## TASK TO CARRY OUT
Omit every picture and return the rest of the data unaltered.

## PROVIDED DATA
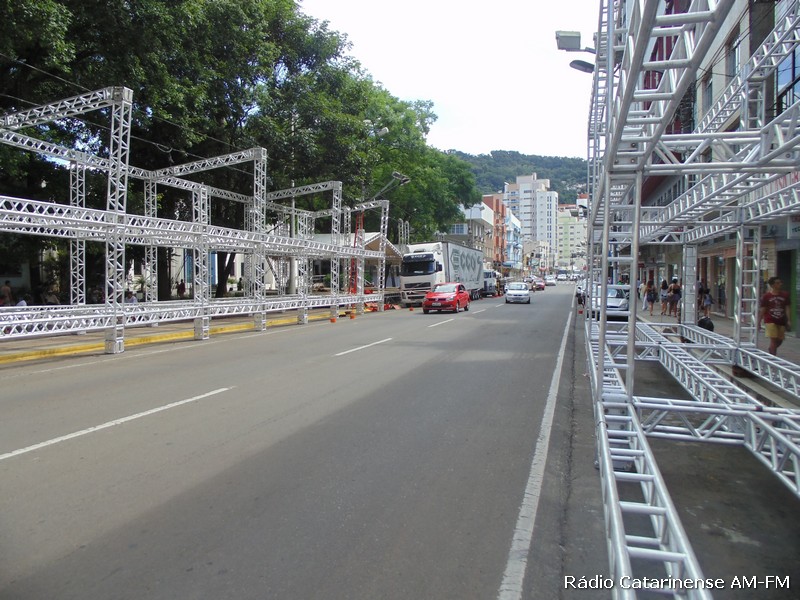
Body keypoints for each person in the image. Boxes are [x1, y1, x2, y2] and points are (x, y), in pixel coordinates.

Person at [758, 276, 791, 355]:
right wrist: (759, 321)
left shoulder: (785, 295)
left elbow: (787, 308)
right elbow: (763, 309)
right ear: (772, 285)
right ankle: (773, 357)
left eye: (780, 283)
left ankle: (771, 349)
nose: (780, 284)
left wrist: (789, 320)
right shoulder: (767, 296)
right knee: (773, 339)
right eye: (778, 283)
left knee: (780, 340)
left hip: (781, 320)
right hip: (770, 320)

## TASK OUTPUT
Body keypoints for each person in the image. Boxes are [x1, y1, x2, y2] and points are (x, y), in pixel coordinates.

Person at [758, 276, 791, 355]:
right wrist: (759, 321)
left shoulder: (785, 295)
left elbow: (787, 308)
right elbow: (763, 309)
right ear: (772, 285)
right ankle: (773, 357)
left eye: (780, 283)
left ankle: (771, 349)
nose: (780, 284)
left wrist: (789, 320)
right shoulder: (767, 296)
right knee: (773, 339)
right eye: (778, 283)
left knee: (780, 340)
left hip: (781, 320)
right hip: (770, 320)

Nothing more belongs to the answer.